_The data_
______

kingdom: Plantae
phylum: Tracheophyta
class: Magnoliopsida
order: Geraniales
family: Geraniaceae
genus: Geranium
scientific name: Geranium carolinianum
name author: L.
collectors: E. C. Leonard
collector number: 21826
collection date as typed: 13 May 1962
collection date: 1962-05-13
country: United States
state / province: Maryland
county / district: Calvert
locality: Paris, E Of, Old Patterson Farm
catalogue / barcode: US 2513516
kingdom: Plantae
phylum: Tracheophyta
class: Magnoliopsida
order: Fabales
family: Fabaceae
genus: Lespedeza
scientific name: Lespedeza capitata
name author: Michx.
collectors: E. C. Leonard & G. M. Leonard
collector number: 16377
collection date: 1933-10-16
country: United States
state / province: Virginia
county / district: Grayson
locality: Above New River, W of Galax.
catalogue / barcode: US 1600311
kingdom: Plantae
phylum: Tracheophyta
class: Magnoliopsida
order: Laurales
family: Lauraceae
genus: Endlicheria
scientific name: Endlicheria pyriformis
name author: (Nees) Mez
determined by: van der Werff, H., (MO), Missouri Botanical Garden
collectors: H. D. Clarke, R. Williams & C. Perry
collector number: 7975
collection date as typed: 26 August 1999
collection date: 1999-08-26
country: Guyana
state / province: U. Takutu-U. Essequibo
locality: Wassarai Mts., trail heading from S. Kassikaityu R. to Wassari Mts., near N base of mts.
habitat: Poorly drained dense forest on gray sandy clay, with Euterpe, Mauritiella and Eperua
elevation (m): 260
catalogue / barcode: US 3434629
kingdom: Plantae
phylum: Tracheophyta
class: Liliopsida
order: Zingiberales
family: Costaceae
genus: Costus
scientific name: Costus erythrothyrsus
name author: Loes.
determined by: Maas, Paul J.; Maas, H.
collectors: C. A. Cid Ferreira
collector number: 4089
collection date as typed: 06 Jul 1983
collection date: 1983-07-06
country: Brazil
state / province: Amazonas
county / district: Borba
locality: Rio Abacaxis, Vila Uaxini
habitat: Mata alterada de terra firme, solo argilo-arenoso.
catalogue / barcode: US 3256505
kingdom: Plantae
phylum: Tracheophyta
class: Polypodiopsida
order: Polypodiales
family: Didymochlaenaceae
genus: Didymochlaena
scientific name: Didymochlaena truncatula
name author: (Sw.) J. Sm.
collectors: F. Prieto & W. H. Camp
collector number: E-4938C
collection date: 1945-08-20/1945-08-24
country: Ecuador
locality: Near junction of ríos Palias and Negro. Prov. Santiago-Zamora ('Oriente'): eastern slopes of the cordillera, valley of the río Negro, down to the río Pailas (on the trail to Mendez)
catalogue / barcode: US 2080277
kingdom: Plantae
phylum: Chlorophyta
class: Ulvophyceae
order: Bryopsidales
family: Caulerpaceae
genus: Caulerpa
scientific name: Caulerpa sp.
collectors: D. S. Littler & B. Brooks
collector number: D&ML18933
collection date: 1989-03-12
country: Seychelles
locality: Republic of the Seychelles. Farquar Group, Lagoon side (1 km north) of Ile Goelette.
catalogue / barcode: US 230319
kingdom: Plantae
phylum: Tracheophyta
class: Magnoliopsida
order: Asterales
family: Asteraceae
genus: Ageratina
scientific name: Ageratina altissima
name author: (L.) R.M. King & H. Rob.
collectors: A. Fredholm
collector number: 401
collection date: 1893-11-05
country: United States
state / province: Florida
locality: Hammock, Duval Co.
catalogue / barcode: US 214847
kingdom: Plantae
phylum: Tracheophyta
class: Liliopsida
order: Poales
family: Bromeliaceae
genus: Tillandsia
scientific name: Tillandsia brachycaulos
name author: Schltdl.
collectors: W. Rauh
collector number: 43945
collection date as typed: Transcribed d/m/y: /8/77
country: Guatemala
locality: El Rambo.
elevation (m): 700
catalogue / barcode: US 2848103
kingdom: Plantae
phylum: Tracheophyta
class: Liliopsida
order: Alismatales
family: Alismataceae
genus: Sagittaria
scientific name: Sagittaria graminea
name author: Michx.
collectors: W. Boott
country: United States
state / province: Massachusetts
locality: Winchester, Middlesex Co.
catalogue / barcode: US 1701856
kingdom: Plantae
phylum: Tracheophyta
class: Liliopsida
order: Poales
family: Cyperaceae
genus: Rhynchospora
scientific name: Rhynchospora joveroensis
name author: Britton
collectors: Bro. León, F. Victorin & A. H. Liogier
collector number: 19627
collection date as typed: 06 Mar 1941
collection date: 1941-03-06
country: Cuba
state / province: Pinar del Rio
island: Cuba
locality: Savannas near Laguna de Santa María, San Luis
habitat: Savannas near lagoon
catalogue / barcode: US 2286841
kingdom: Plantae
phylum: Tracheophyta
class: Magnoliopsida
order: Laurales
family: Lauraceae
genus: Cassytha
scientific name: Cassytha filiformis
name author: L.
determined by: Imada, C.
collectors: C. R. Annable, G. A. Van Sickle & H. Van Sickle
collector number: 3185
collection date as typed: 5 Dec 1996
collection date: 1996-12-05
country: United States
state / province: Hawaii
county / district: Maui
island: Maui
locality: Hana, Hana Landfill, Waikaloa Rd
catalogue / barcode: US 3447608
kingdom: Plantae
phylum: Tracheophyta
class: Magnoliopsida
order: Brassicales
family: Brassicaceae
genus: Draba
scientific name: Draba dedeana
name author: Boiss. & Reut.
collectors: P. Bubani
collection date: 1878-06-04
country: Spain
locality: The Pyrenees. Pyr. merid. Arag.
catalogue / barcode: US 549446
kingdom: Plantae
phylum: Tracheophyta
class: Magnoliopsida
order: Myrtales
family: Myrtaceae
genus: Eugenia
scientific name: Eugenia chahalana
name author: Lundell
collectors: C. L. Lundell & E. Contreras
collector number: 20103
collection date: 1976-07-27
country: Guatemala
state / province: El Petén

______

Copy out every row above, keeping each field and its value character for character.

kingdom: Plantae
phylum: Tracheophyta
class: Magnoliopsida
order: Geraniales
family: Geraniaceae
genus: Geranium
scientific name: Geranium carolinianum
name author: L.
collectors: E. C. Leonard
collector number: 21826
collection date as typed: 13 May 1962
collection date: 1962-05-13
country: United States
state / province: Maryland
county / district: Calvert
locality: Paris, E Of, Old Patterson Farm
catalogue / barcode: US 2513516
kingdom: Plantae
phylum: Tracheophyta
class: Magnoliopsida
order: Fabales
family: Fabaceae
genus: Lespedeza
scientific name: Lespedeza capitata
name author: Michx.
collectors: E. C. Leonard & G. M. Leonard
collector number: 16377
collection date: 1933-10-16
country: United States
state / province: Virginia
county / district: Grayson
locality: Above New River, W of Galax.
catalogue / barcode: US 1600311
kingdom: Plantae
phylum: Tracheophyta
class: Magnoliopsida
order: Laurales
family: Lauraceae
genus: Endlicheria
scientific name: Endlicheria pyriformis
name author: (Nees) Mez
determined by: van der Werff, H., (MO), Missouri Botanical Garden
collectors: H. D. Clarke, R. Williams & C. Perry
collector number: 7975
collection date as typed: 26 August 1999
collection date: 1999-08-26
country: Guyana
state / province: U. Takutu-U. Essequibo
locality: Wassarai Mts., trail heading from S. Kassikaityu R. to Wassari Mts., near N base of mts.
habitat: Poorly drained dense forest on gray sandy clay, with Euterpe, Mauritiella and Eperua
elevation (m): 260
catalogue / barcode: US 3434629
kingdom: Plantae
phylum: Tracheophyta
class: Liliopsida
order: Zingiberales
family: Costaceae
genus: Costus
scientific name: Costus erythrothyrsus
name author: Loes.
determined by: Maas, Paul J.; Maas, H.
collectors: C. A. Cid Ferreira
collector number: 4089
collection date as typed: 06 Jul 1983
collection date: 1983-07-06
country: Brazil
state / province: Amazonas
county / district: Borba
locality: Rio Abacaxis, Vila Uaxini
habitat: Mata alterada de terra firme, solo argilo-arenoso.
catalogue / barcode: US 3256505
kingdom: Plantae
phylum: Tracheophyta
class: Polypodiopsida
order: Polypodiales
family: Didymochlaenaceae
genus: Didymochlaena
scientific name: Didymochlaena truncatula
name author: (Sw.) J. Sm.
collectors: F. Prieto & W. H. Camp
collector number: E-4938C
collection date: 1945-08-20/1945-08-24
country: Ecuador
locality: Near junction of ríos Palias and Negro. Prov. Santiago-Zamora ('Oriente'): eastern slopes of the cordillera, valley of the río Negro, down to the río Pailas (on the trail to Mendez)
catalogue / barcode: US 2080277
kingdom: Plantae
phylum: Chlorophyta
class: Ulvophyceae
order: Bryopsidales
family: Caulerpaceae
genus: Caulerpa
scientific name: Caulerpa sp.
collectors: D. S. Littler & B. Brooks
collector number: D&ML18933
collection date: 1989-03-12
country: Seychelles
locality: Republic of the Seychelles. Farquar Group, Lagoon side (1 km north) of Ile Goelette.
catalogue / barcode: US 230319
kingdom: Plantae
phylum: Tracheophyta
class: Magnoliopsida
order: Asterales
family: Asteraceae
genus: Ageratina
scientific name: Ageratina altissima
name author: (L.) R.M. King & H. Rob.
collectors: A. Fredholm
collector number: 401
collection date: 1893-11-05
country: United States
state / province: Florida
locality: Hammock, Duval Co.
catalogue / barcode: US 214847
kingdom: Plantae
phylum: Tracheophyta
class: Liliopsida
order: Poales
family: Bromeliaceae
genus: Tillandsia
scientific name: Tillandsia brachycaulos
name author: Schltdl.
collectors: W. Rauh
collector number: 43945
collection date as typed: Transcribed d/m/y: /8/77
country: Guatemala
locality: El Rambo.
elevation (m): 700
catalogue / barcode: US 2848103
kingdom: Plantae
phylum: Tracheophyta
class: Liliopsida
order: Alismatales
family: Alismataceae
genus: Sagittaria
scientific name: Sagittaria graminea
name author: Michx.
collectors: W. Boott
country: United States
state / province: Massachusetts
locality: Winchester, Middlesex Co.
catalogue / barcode: US 1701856
kingdom: Plantae
phylum: Tracheophyta
class: Liliopsida
order: Poales
family: Cyperaceae
genus: Rhynchospora
scientific name: Rhynchospora joveroensis
name author: Britton
collectors: Bro. León, F. Victorin & A. H. Liogier
collector number: 19627
collection date as typed: 06 Mar 1941
collection date: 1941-03-06
country: Cuba
state / province: Pinar del Rio
island: Cuba
locality: Savannas near Laguna de Santa María, San Luis
habitat: Savannas near lagoon
catalogue / barcode: US 2286841
kingdom: Plantae
phylum: Tracheophyta
class: Magnoliopsida
order: Laurales
family: Lauraceae
genus: Cassytha
scientific name: Cassytha filiformis
name author: L.
determined by: Imada, C.
collectors: C. R. Annable, G. A. Van Sickle & H. Van Sickle
collector number: 3185
collection date as typed: 5 Dec 1996
collection date: 1996-12-05
country: United States
state / province: Hawaii
county / district: Maui
island: Maui
locality: Hana, Hana Landfill, Waikaloa Rd
catalogue / barcode: US 3447608
kingdom: Plantae
phylum: Tracheophyta
class: Magnoliopsida
order: Brassicales
family: Brassicaceae
genus: Draba
scientific name: Draba dedeana
name author: Boiss. & Reut.
collectors: P. Bubani
collection date: 1878-06-04
country: Spain
locality: The Pyrenees. Pyr. merid. Arag.
catalogue / barcode: US 549446
kingdom: Plantae
phylum: Tracheophyta
class: Magnoliopsida
order: Myrtales
family: Myrtaceae
genus: Eugenia
scientific name: Eugenia chahalana
name author: Lundell
collectors: C. L. Lundell & E. Contreras
collector number: 20103
collection date: 1976-07-27
country: Guatemala
state / province: El Petén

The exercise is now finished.